**DIRECTIVE**
Leaving out the pictures, restate each record below word for word.
══ AVAILABLE RECORDS ══
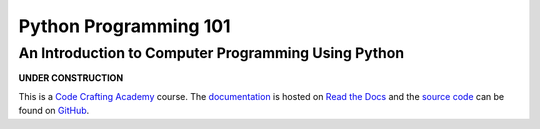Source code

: ..  sphinx-include-summary-start

======================
Python Programming 101
======================

An Introduction to Computer Programming Using Python
====================================================

**UNDER CONSTRUCTION**

This is a `Code Crafting Academy`_ course.  The `documentation`_ is
hosted on `Read the Docs`_ and the `source code`_ can be found on
`GitHub`_.

.. _Code Crafting Academy: https://academy.codecraftsmen.org
.. _documentation: https://py101.readthedocs.io
.. _Read the Docs: https://tools.codecraftsmen.org/foundation.html#read-the-docs
.. _source code: https://github.com/codecraftingacademy/py101
.. _GitHub: https://tools.codecraftsmen.org/foundation.html#github

..  sphinx-include-summary-end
═══
**RESPONSE TO THIS EXERCISE**
Source code

: ..  sphinx-include-summary-start

======================
Python Programming 101
======================

An Introduction to Computer Programming Using Python
====================================================

**UNDER CONSTRUCTION**

This is a `Code Crafting Academy`_ course.  The `documentation`_ is
hosted on `Read the Docs`_ and the `source code`_ can be found on
`GitHub`_.

.. _Code Crafting Academy: https://academy.codecraftsmen.org
.. _documentation: https://py101.readthedocs.io
.. _Read the Docs: https://tools.codecraftsmen.org/foundation.html#read-the-docs
.. _source code: https://github.com/codecraftingacademy/py101
.. _GitHub: https://tools.codecraftsmen.org/foundation.html#github

..  sphinx-include-summary-end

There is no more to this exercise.